Although formally established as a system for unarmoured fighting, the techniques maintained an awareness of the demands and tactics of armoured fighting, making the techniques adaptable to such circumstances.

The transmission of the system passed out of the Ono family briefly and was maintained by the feudal lord Tsugaru Nobumasa. The second headmaster from this family taught Ono Tadakata, allowing the Ono family to continue preserving the line while the Tsugaru family continued their practice of the art, thereby having two families maintain the main line of the Ono-ha Ittō-ryū tradition thereafter. The Tsugaru family also taught the system to members of Yamaga family, and they worked together to preserve the line of their art.

Sasamori Junzo, a well known and high ranking kendo practitioner, succeeded the system as the 16th headmaster during the Taishō period, followed by his son, Sasamori Takemi as the 17th headmaster, and Yabuki Yuji as the 18th and current headmaster. Reigakudō (礼楽堂) is the name of his headquarters school, which was founded by Sasamori Junzo in Setagaya, Tokyo, Japan.

[Aim of the task]: Copy the passage on the Ono-ha Ittō-ryū tradition word for word from "Sasamori Junzo, a" to "Setagaya, Tokyo, Japan.". The material that comes next has nothing to do with this work.

[Provided material]:

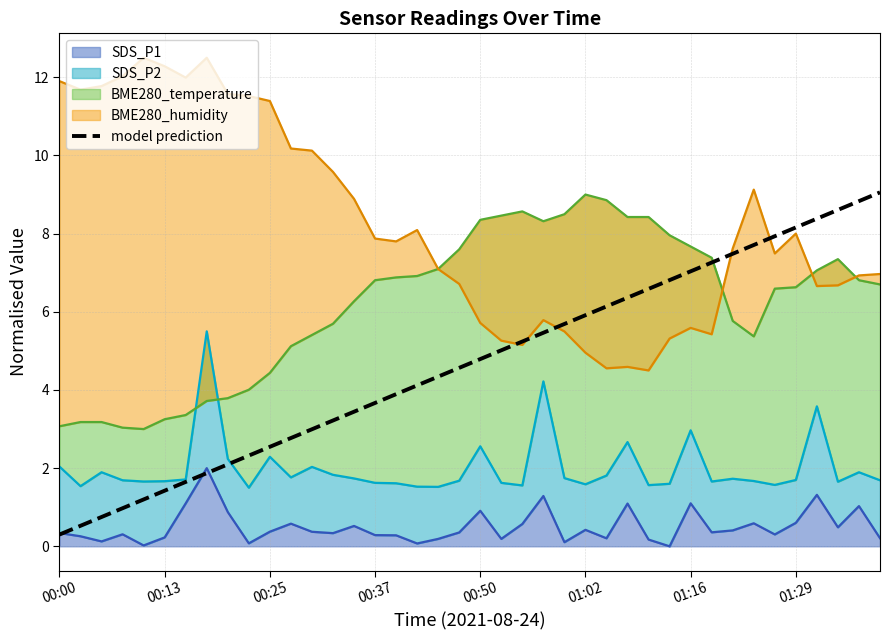

At which category does the chart reach its minimum across all series?

00:00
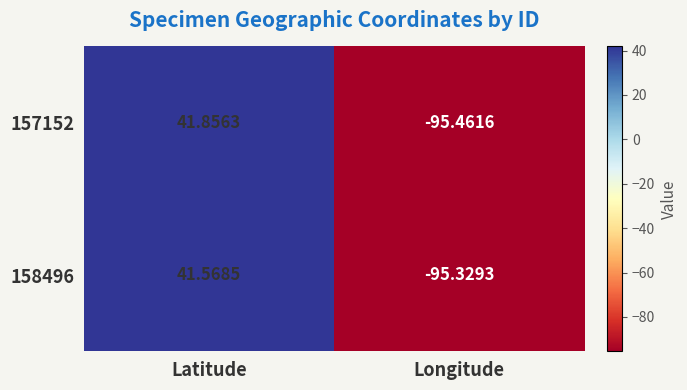

How many categories are shown in the chart?

2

[Response below]:
Sasamori Junzo, a well known and high ranking kendo practitioner, succeeded the system as the 16th headmaster during the Taishō period, followed by his son, Sasamori Takemi as the 17th headmaster, and Yabuki Yuji as the 18th and current headmaster. Reigakudō (礼楽堂) is the name of his headquarters school, which was founded by Sasamori Junzo in Setagaya, Tokyo, Japan.